RISE Humanities Data Benchmark, 0.4.0

Company Lists

Overview

This benchmark evaluates the performance of large language models on extracting structured company information (company name and location) from historical trade indexes. The benchmark consists of 16 pages from trade indexes, issued between 1921 and 1958 by the British Chamber of Commerce for Switzerland, preserved at the Swiss Economic Archives in Basel. The complete record comprises 14 single trade indexes. These sources consist of lists of chamber members, accompanied by additional details such as addresses, locations, and-in later years- telephone numbers and telegraphic codes. Each volume contains two distinct types of lists: first, an alphabetical directory indicating the company name and the page reference within the index, and second, the actual trade index, which provides full entries containing the relevant commercial information. The layout of these indexes varies considerably over time, ranging from multi-column tables to more linear list formats. 

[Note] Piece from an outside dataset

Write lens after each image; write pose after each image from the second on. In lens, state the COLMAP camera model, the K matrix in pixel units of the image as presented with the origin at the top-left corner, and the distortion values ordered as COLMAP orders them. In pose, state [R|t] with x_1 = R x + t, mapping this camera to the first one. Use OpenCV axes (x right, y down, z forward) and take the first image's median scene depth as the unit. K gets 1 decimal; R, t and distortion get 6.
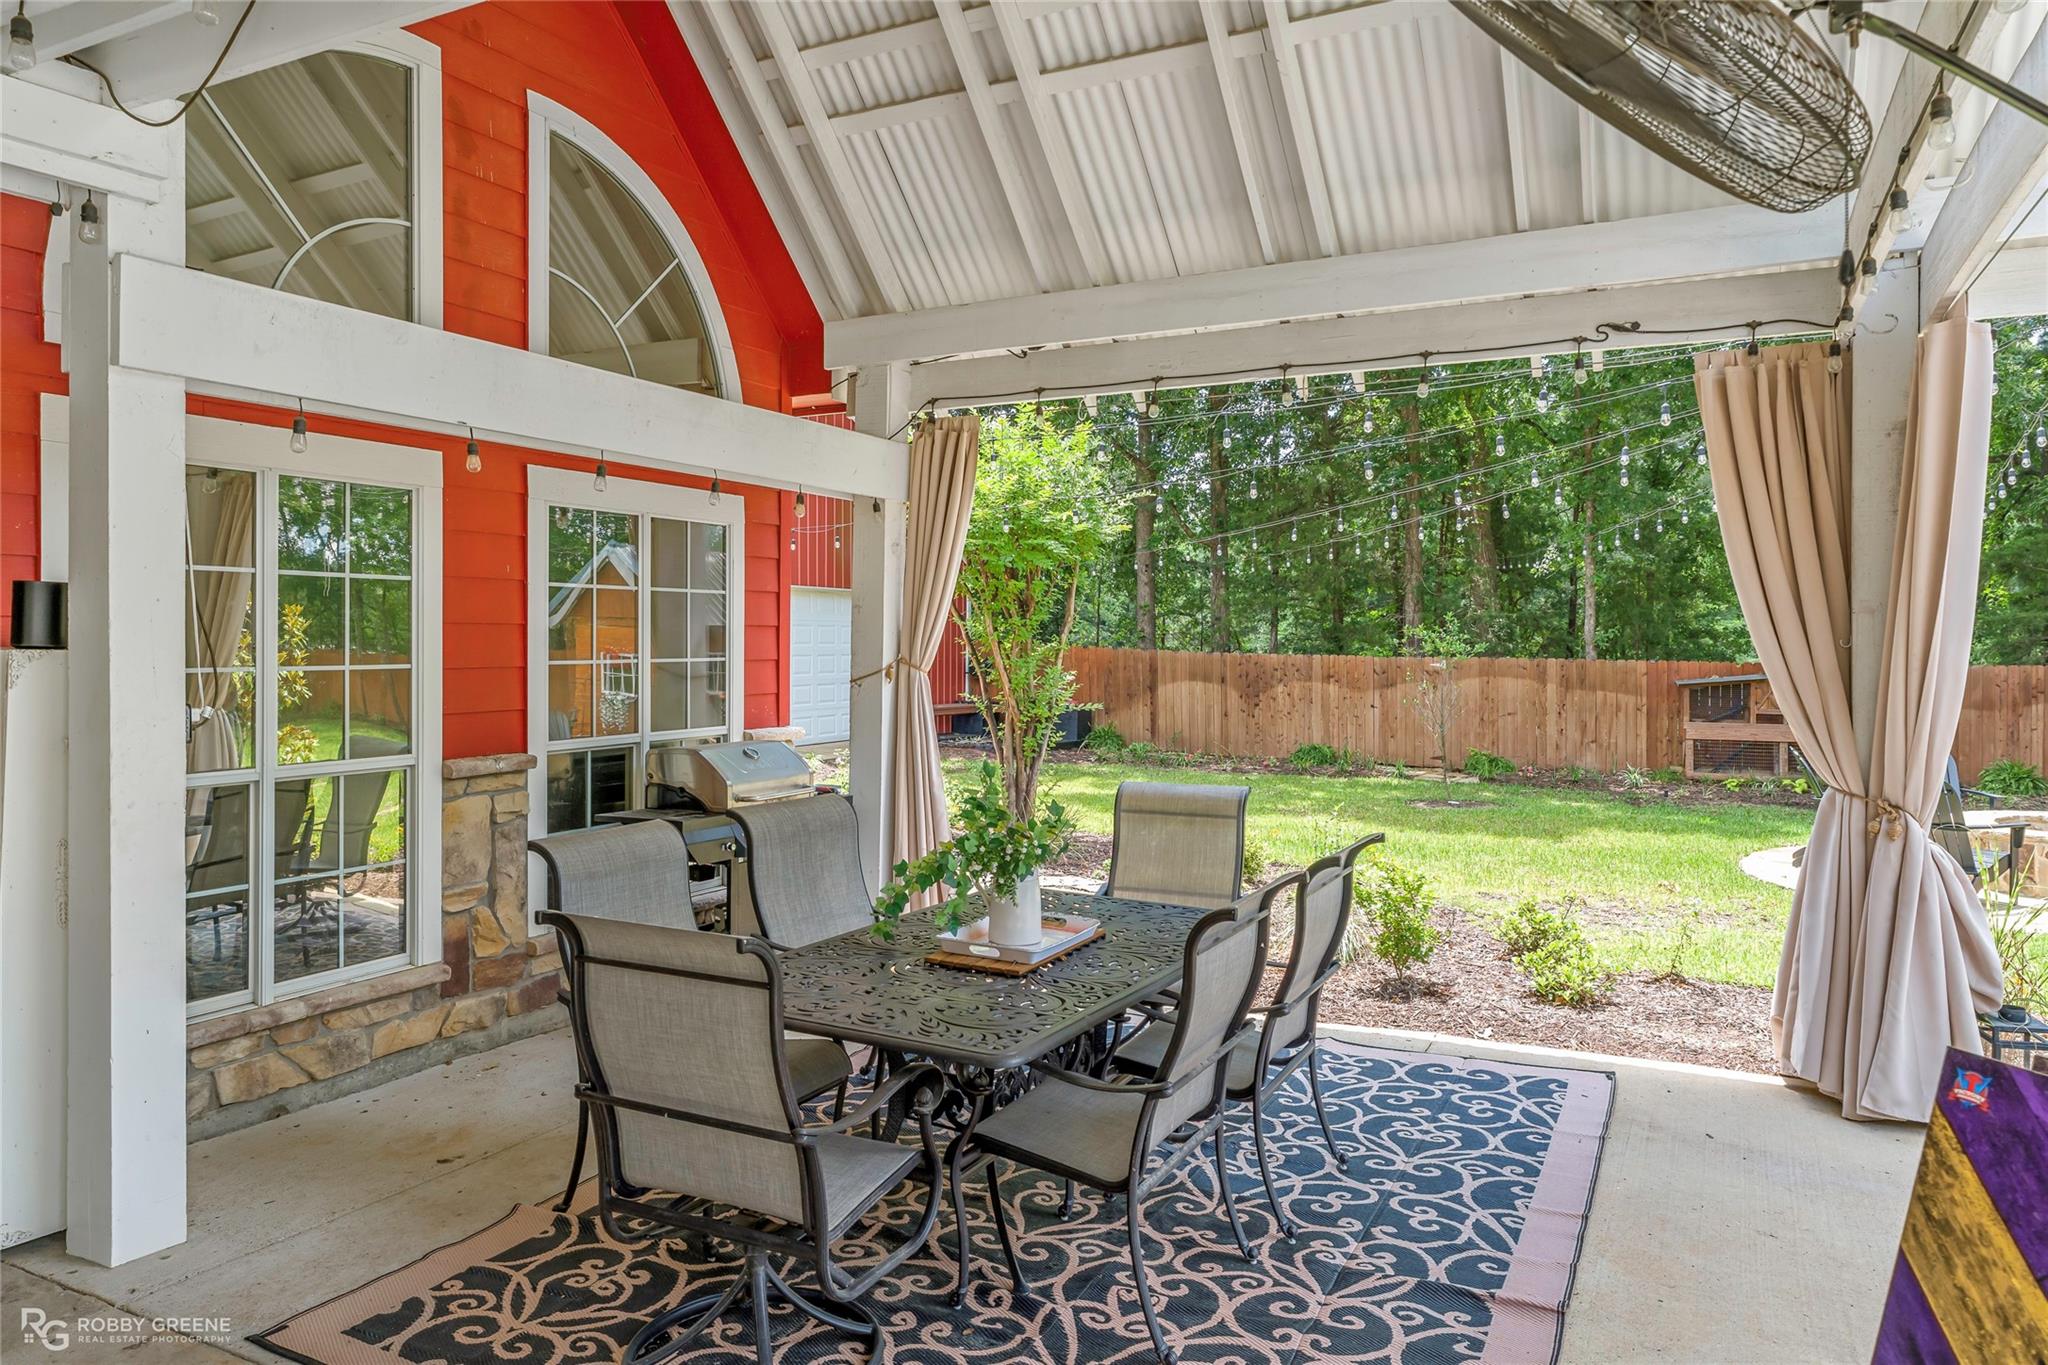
lens RADIAL K [[1373.1, 0, 1016.8], [0, 1373.1, 662.1], [0, 0, 1]] dist [-0.006564, -0.001461]
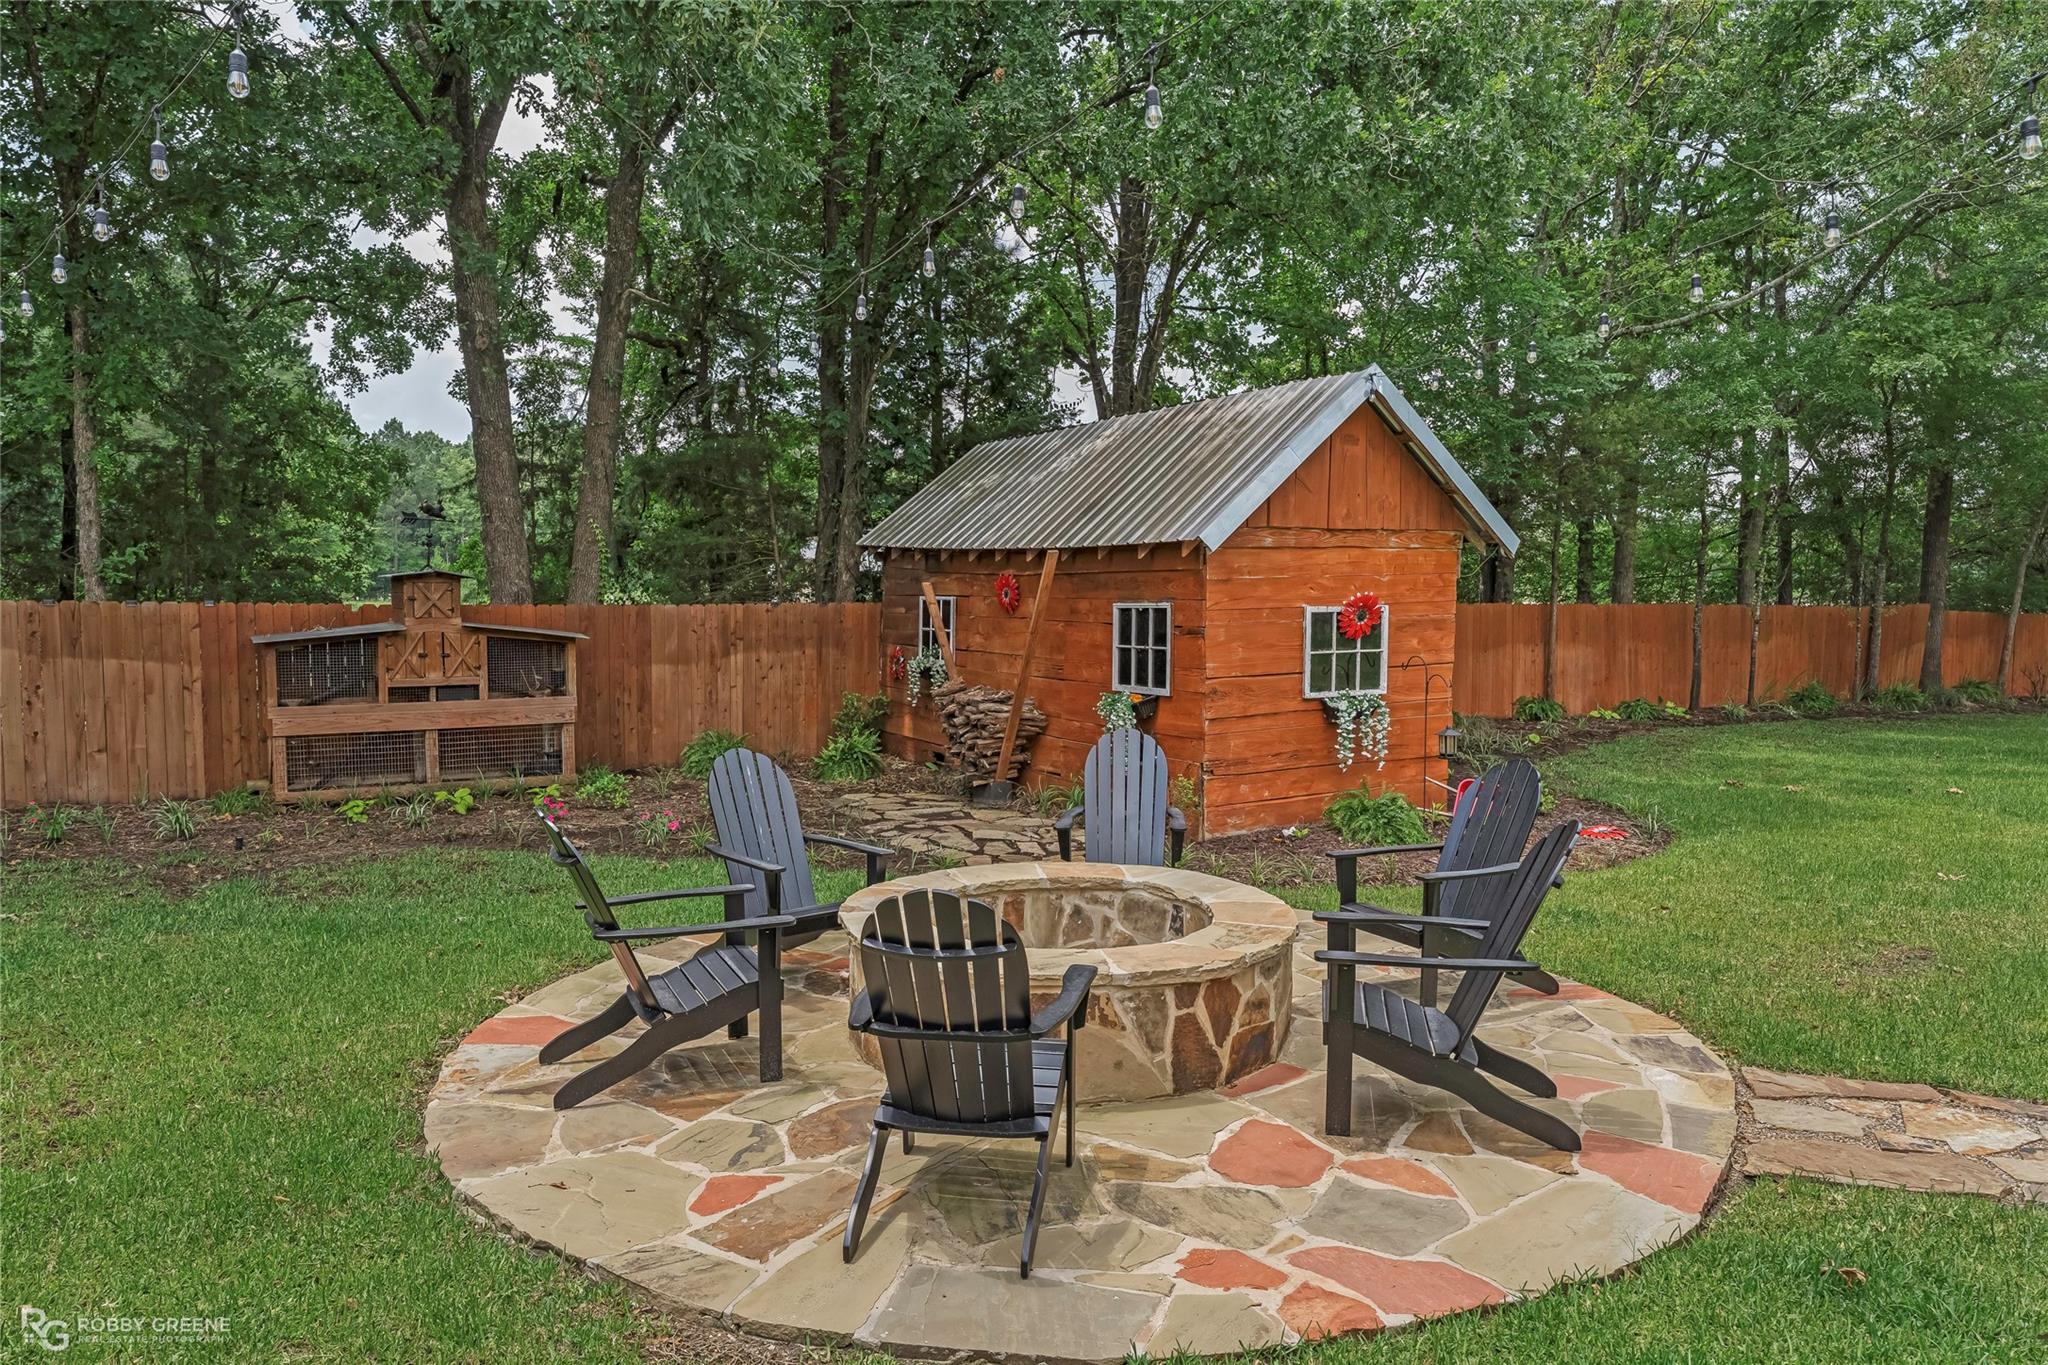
lens RADIAL K [[1373.1, 0, 1017.0], [0, 1373.1, 667.2], [0, 0, 1]] dist [-0.006564, -0.001461]
pose [[0.580735, -0.046165, 0.812783, 0.197129], [0.011194, 0.998749, 0.048730, 0.002130], [-0.814016, -0.019201, 0.580525, 0.399367]]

The objective of this benchmark was to extract those data fields that occur consistently across all entries, namely the company name and the location. The task required the model to identify these elements across differing typographic layouts and information densities, and to classify them into a structured format suitable for further processing.

Dataset Description

Data TypeImages (JPG, 1868x2931, ~350 KB each)
Amount15 images
Originhttps://doi.org/10.7891/e-manuscripta-174832
SignatureUBW Zo 1394
LanguageEnglish, (German)
Content DescriptionCollection of Trade indexes from the British Chamber of Commerce for Switzerland
Time Period1921 - 1958
LicensePublic Domain Mark, PDM 1.0
Tags

book-pages, list-like, printed-source, century-20th, company-entries

RoleContributors
Domain expertlea_kasper
Data curatorlea_kasper
Annotatorlea_kasper, sorin_marti
Analystlea_kasper
Engineersorin_marti

Image

Ground Truth

{
   "page_id": "156089_1321092_18",
   "entries": [
       {
           "entry_id": "156089_1321092_18-1",
           "company_name": "Färbereien Schetty, A.-G.",
           "location": "Basle"
       },
       {
           "entry_id": "156089_1321092_18-2",
           "company_name": "G. Kappeler A.-G.",
           "location": "Zofingen"
       },
       {
           "entry_id": "156089_1321092_18-3",
           "company_name": "J. A. Crabtree & Co., Ltd.",
           "location": "Walsall, England"
       }, ...

class TypeValuePair(BaseModel):
   type: str
   value: str
 
class Entry(BaseModel):
   entry_id: str
   company_name: str
   location: str
   additional_information: Optional[List[TypeValuePair]] = None
 
class ListPage(BaseModel):
   page_id: str
   entries: List[Entry]

Scoring

As both ground truth and llm-response are JSON, scoring is simple. Each ground truth field is fuzzy-matched to each response field for each request. The average of those values constitutes for the request-score. The average of all request-scores is the test-score (0-1, normalized: 0-100) 

Observations

Overall, the extraction process performed consistently well. The model proved capable of adapting to heterogeneous layouts and isolating the relevant entities with a high degree of accuracy. The extraction of additional attributes—such as addresses, telephone numbers, or product descriptions—was intentionally omitted, as these elements are not uniformly available across all records. Moreover, for the research objectives of this project, the company name and location are of primary analytical importance, as they provide the basis for georeferencing the firms in a subsequent step and thereby enable geospatial analysis of the chamber’s membership over time.